Slavery and Industrial Capitalism
Dr. Eric Williams (1911-1981), the former Prime Minister of Trinidad and Tobago, wrote his doctoral dissertation at Oxford University in 1944 on Capitalism and Slavery. His thesis was controversial during this time period and even today in the third decade of the 21st century.
Williams documented the historical links between the Triangular Trade, slave labor, colonialism and the rise of Industrial capitalism. The author advanced the notion that the transition from African enslavement to capitalism was not based upon a moral revulsion against the horrors of human bondage. Williams emphasized that the advent of industrial capitalism was a logical progression to a more efficient method to exploit labor.
He outlines the establishment of the major industries within Britain including banking, shipping, commerce, insurance and mass production tracing their origins to the profits accrued from the Atlantic Slave Trade. At the time of the completion of Williams’ dissertation, he could not find a publisher in Britain and therefore the work was issued in book form in the U.S. An independent publisher marketed the first British edition in 1964, two decades after its completion.

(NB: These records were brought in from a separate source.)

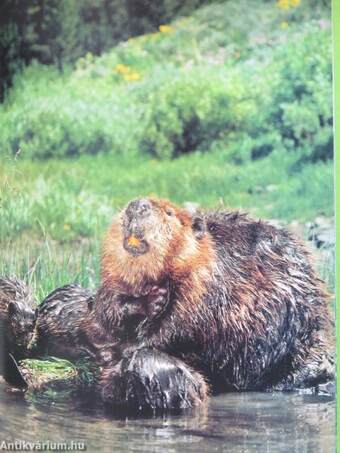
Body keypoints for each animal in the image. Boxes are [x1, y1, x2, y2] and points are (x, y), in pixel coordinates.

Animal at [83, 196, 334, 404]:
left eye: (169, 212)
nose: (137, 205)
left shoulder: (207, 282)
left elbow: (184, 323)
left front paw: (134, 344)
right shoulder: (113, 280)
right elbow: (107, 308)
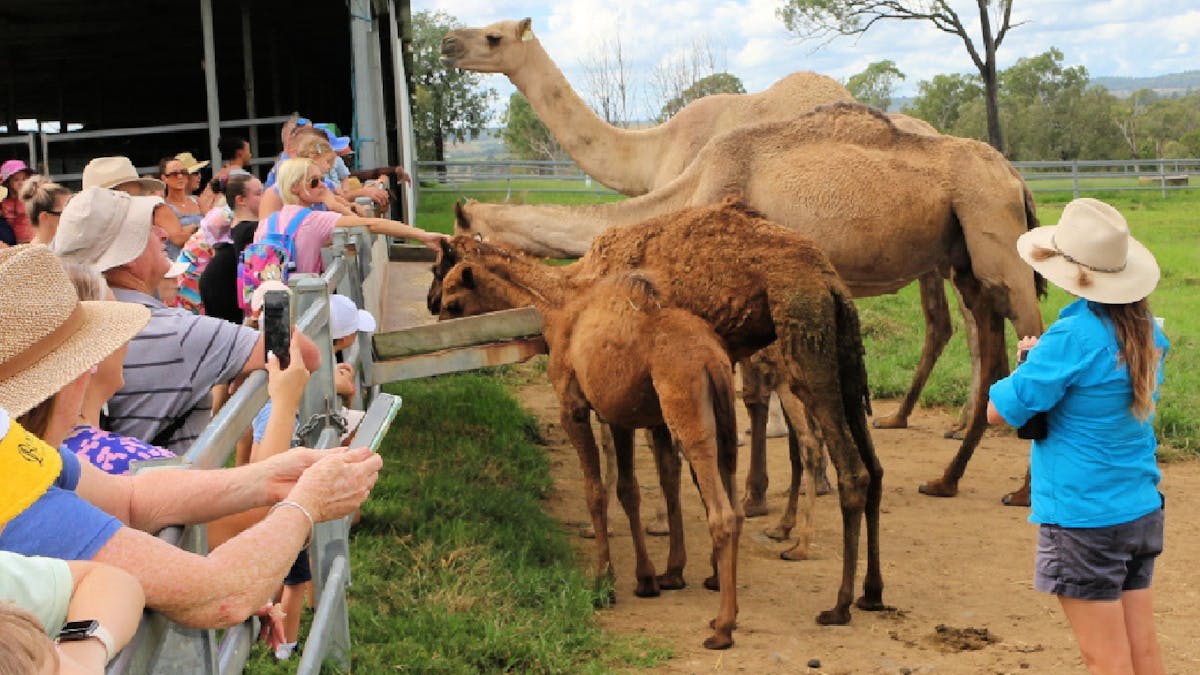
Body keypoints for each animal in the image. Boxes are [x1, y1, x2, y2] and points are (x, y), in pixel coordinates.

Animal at [432, 200, 884, 627]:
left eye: (440, 269)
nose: (431, 304)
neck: (566, 295)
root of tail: (827, 278)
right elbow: (670, 474)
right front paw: (678, 569)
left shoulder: (611, 395)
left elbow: (634, 473)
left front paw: (638, 568)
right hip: (843, 352)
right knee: (873, 467)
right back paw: (870, 592)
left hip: (803, 345)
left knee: (847, 467)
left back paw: (835, 600)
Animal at [444, 103, 1045, 503]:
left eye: (451, 248)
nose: (436, 303)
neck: (692, 188)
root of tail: (1016, 176)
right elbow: (759, 389)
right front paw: (784, 486)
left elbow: (758, 389)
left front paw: (783, 488)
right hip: (965, 260)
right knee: (993, 349)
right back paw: (946, 479)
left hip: (1000, 246)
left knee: (1031, 337)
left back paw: (1020, 491)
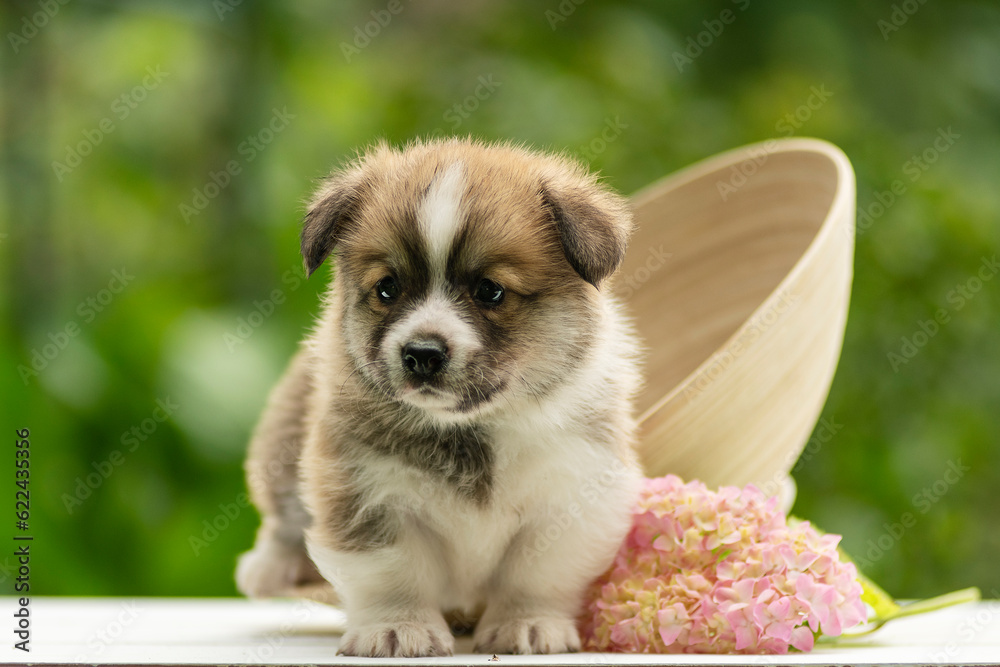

In 2022, a mainstream British publisher, Penguin Books, reprinted Capitalism and Slavery which became a major seller. A recent article in the Guardian newspaper reflected on the significance of this literary event saying:
“While studying at Oxford, Williams, who was born in Trinidad and Tobago in 1911, wrote his thesis on the subject. That formed the basis of Capitalism and Slavery. He took it to Fredric Warburg, a leading publisher of revolutionary texts who had put out all of Stalin’s and Trotsky’s works. Warburg categorically refused. ‘Mr. Williams,’ he said, ‘are you trying to tell me that the slave trade and slavery were abolished for economic and not for humanitarian reasons? I would never publish such a book, for it would be contrary to the British tradition.’”
The historical impact of African enslavement remains well into the present century. It will take the abolition of capitalism and imperialism to bring about the political conditions for the genuine liberation and social emancipation of African people along with the oppressed and working peoples around the globe.